Page extract:
_ _ _ _
measure=l1,
retrain=true)
DeterministicIteratedModel( model = EvoTreeRegressor( loss = EvoTrees.Linear(), nrounds = 50, λ = 0.0, γ = 0.0, η = 0.1, max_depth = 2, min_weight = 1.0, rowsample = 1.0, colsample = 1.0, nbins = 64, α = 0.5, metric = :mse, rng = Random.MersenneTwister(123), device = "cpu"), controls = Any[Step(2), NumberSinceBest(3), NumberLimit(300)], resampling = Holdout( fraction_train = 0.8, shuffle = false, rng = Random._GLOBAL_RNG()), measure = LPLoss(p = 1), weights = nothing, class_weights = nothing, operation = MLJModelInterface.predict, retrain = true, check_measure = true, iteration_parameter = nothing, cache = true)
Combining the model with categorical feature encoding:
pipe = ContinuousEncoder |> iterated_booster
DeterministicPipeline( continuous_encoder = ContinuousEncoder( drop_last = false, one_hot_ordered_factors = false), deterministic_iterated_model = DeterministicIteratedModel( model = EvoTreeRegressor{Float64,…}, controls = Any[Step(2), NumberSinceBest(3), NumberLimit(300)], resampling = Holdout, measure = LPLoss(p = 1), weights = nothing, class_weights = nothing, operation = MLJModelInterface.predict, retrain = true, check_measure = true, iteration_parameter = nothing, cache = true), cache = true)
First, we define a hyperparameter range for optimization of a (nested) hyperparameter:
max_depth_range = range(pipe,
:(deterministic_iterated_model.model.max_depth),
lower = 1,
upper = 10)
NumericRange(1 ≤ deterministic_iterated_model.model.max_depth ≤ 10; origin=5.5, unit=4.5)
Now we can wrap the pipeline model in an optimization strategy to make it "self-tuning":
self_tuning_pipe = TunedModel(model=pipe,
tuning=RandomSearch(),
ranges = max_depth_range,
resampling=CV(nfolds=3, rng=456),
measure=l1,
acceleration=CPUThreads(),
n=50)
_ _ _ _
Excerpted data:
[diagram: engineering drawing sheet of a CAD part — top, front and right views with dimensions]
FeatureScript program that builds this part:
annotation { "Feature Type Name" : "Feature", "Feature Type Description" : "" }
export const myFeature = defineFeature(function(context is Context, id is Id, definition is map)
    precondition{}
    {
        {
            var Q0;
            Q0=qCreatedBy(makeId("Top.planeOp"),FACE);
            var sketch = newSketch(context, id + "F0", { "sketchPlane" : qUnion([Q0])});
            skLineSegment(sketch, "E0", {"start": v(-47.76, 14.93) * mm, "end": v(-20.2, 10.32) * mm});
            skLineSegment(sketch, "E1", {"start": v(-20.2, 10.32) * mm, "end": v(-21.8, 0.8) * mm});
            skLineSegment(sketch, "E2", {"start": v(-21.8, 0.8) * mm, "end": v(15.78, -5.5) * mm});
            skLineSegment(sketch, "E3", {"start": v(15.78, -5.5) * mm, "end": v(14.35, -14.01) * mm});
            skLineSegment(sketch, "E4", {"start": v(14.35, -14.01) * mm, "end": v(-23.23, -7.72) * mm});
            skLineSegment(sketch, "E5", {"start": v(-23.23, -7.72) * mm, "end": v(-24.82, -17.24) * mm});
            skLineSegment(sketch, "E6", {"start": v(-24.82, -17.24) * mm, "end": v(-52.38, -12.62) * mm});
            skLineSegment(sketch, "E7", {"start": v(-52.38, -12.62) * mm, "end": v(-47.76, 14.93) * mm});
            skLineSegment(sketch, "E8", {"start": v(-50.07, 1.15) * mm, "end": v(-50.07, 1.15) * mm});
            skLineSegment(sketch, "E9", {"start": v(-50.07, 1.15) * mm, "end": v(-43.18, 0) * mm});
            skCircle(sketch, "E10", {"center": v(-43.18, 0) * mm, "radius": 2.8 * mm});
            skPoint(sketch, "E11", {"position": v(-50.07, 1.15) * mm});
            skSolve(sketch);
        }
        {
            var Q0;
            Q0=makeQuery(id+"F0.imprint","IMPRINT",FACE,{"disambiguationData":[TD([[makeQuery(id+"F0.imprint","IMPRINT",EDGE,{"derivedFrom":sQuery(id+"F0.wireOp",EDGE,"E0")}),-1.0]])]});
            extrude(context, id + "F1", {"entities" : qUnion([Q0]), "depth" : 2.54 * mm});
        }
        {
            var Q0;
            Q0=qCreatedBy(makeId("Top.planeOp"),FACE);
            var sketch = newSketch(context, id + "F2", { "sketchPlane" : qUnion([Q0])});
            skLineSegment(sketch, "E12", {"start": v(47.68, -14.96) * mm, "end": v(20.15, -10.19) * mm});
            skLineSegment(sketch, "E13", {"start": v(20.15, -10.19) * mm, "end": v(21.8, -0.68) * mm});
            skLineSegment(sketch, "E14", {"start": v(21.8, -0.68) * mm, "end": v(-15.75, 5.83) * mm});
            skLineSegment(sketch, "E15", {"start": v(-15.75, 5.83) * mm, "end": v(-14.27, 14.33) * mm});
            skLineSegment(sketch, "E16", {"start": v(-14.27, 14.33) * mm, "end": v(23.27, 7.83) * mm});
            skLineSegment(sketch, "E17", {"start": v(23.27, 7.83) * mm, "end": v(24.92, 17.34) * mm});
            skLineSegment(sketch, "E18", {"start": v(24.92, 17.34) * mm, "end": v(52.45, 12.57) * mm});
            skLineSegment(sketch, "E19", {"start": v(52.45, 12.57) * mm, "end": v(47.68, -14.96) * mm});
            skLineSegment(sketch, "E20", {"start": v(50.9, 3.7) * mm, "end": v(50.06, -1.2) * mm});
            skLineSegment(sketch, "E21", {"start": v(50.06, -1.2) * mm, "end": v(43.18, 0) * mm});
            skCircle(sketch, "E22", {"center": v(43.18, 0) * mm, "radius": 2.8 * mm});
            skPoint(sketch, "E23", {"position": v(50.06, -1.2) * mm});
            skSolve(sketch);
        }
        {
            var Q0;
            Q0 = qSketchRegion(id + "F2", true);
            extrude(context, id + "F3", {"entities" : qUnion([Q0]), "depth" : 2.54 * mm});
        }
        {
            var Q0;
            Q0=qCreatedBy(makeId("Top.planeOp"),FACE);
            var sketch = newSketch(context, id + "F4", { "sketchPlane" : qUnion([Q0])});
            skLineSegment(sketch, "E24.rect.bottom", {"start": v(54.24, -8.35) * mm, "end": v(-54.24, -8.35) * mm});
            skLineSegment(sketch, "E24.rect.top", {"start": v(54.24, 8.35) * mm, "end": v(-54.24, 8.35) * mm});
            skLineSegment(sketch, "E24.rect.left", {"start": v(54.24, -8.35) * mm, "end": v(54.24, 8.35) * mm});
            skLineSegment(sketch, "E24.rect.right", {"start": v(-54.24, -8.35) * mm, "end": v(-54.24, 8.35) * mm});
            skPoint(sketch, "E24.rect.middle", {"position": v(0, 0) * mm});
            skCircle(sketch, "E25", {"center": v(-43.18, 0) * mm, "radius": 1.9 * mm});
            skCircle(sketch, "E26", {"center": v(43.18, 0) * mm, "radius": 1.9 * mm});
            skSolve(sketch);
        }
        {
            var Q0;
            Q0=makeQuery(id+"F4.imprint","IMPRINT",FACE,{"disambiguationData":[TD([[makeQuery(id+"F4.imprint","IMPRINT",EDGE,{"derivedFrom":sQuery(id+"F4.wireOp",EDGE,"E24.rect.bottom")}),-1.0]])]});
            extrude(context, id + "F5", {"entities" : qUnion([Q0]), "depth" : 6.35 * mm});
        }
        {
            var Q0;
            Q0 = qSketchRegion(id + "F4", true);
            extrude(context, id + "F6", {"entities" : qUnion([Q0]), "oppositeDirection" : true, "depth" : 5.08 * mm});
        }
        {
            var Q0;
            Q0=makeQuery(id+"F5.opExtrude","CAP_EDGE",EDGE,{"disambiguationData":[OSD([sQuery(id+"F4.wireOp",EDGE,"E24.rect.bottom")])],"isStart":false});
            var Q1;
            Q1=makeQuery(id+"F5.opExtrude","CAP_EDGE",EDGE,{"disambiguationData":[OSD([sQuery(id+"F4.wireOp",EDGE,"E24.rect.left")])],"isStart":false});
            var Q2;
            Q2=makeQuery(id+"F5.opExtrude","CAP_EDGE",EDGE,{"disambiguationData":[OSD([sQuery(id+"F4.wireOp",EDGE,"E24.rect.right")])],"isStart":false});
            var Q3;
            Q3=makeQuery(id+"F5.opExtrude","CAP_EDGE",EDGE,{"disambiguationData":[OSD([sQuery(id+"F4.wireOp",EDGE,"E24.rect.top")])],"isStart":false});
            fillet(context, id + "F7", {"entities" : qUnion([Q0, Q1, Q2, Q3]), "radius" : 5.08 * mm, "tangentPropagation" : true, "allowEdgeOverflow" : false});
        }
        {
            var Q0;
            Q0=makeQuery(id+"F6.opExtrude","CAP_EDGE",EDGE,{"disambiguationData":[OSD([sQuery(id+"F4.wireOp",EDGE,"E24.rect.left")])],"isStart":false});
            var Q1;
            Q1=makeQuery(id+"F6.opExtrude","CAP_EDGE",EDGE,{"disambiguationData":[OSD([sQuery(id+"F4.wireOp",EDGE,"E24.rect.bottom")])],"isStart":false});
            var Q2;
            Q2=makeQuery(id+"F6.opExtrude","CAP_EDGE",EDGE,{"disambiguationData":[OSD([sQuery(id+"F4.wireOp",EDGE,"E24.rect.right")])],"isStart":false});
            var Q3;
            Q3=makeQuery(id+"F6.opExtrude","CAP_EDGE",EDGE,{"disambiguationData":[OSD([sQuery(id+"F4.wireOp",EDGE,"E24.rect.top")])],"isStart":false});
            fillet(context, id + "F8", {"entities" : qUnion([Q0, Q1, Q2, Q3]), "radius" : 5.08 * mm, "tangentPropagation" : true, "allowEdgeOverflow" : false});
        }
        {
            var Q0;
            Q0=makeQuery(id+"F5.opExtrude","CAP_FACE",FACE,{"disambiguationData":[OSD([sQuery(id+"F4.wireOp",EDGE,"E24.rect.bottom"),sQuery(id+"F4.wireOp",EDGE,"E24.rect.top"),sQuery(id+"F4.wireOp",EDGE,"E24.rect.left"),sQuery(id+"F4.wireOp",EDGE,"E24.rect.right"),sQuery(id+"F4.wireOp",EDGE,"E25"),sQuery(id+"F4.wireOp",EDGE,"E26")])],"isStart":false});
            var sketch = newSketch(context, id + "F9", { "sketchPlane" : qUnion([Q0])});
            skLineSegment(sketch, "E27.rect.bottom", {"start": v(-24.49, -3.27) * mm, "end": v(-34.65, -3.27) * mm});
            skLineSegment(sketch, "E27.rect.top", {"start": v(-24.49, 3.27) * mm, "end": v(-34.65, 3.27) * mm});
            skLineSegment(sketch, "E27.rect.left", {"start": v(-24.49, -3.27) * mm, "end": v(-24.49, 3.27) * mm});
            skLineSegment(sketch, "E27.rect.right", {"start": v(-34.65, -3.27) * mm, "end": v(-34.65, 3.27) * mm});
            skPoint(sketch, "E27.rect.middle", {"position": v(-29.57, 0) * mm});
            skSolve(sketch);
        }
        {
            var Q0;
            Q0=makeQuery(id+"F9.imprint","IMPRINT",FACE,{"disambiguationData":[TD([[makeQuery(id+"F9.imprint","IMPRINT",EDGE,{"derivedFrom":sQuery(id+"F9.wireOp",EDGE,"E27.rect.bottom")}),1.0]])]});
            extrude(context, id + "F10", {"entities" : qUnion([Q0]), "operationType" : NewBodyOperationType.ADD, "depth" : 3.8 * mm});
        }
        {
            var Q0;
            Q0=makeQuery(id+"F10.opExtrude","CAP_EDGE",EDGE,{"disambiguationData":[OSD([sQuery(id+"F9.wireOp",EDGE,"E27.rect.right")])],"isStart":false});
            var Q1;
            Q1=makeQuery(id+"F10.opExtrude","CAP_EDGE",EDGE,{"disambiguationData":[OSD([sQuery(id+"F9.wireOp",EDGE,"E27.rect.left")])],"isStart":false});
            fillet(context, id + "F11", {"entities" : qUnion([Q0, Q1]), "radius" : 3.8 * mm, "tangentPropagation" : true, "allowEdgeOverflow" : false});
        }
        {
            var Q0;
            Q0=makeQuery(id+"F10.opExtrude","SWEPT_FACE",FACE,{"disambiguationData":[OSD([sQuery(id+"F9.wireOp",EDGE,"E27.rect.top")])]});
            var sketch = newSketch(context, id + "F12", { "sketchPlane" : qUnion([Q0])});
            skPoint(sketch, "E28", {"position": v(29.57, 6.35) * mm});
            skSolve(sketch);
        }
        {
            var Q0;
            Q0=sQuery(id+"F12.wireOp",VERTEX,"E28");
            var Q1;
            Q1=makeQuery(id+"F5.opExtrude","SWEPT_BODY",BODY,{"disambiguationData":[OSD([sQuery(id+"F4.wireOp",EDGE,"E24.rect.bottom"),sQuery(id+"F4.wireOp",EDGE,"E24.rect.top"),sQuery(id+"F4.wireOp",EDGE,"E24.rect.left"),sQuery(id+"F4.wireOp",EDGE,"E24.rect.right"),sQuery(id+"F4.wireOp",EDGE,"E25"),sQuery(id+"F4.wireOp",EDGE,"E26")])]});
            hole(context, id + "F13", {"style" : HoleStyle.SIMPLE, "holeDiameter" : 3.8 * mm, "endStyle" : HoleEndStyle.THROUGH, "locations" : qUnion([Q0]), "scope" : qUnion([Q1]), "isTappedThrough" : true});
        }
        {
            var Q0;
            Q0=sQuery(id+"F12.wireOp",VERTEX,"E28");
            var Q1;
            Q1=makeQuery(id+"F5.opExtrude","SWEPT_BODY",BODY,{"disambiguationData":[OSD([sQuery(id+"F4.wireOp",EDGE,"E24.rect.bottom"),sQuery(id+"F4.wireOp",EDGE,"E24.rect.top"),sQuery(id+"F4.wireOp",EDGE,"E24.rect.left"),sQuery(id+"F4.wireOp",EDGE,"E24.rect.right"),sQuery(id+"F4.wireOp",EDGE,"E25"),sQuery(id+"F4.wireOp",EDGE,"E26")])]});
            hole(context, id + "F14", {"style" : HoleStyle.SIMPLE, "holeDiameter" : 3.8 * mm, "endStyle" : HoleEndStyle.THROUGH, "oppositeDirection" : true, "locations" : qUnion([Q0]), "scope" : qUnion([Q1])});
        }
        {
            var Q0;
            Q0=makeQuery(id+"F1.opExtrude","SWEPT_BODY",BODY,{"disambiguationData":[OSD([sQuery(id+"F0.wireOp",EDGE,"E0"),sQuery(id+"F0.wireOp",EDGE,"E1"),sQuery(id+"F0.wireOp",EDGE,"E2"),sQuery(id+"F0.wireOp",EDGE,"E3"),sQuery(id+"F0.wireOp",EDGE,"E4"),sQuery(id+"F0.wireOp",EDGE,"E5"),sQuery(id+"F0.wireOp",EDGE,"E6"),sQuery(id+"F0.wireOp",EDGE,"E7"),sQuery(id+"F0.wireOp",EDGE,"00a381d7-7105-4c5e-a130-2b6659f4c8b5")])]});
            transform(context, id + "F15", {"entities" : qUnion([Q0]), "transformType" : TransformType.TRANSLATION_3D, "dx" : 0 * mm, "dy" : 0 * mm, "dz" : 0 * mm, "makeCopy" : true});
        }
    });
_ _ _ _
Problem to solve:
Copy the MLJ code extract, everything from "Combining the model" down to "true), cache = true)", changing "iterated_booster" to "boosted_model". Work only from the MLJ code extract, not from the records.

Solved exercise:
Combining the model with categorical feature encoding:
pipe = ContinuousEncoder |> boosted_model
DeterministicPipeline( continuous_encoder = ContinuousEncoder( drop_last = false, one_hot_ordered_factors = false), deterministic_iterated_model = DeterministicIteratedModel( model = EvoTreeRegressor{Float64,…}, controls = Any[Step(2), NumberSinceBest(3), NumberLimit(300)], resampling = Holdout, measure = LPLoss(p = 1), weights = nothing, class_weights = nothing, operation = MLJModelInterface.predict, retrain = true, check_measure = true, iteration_parameter = nothing, cache = true), cache = true)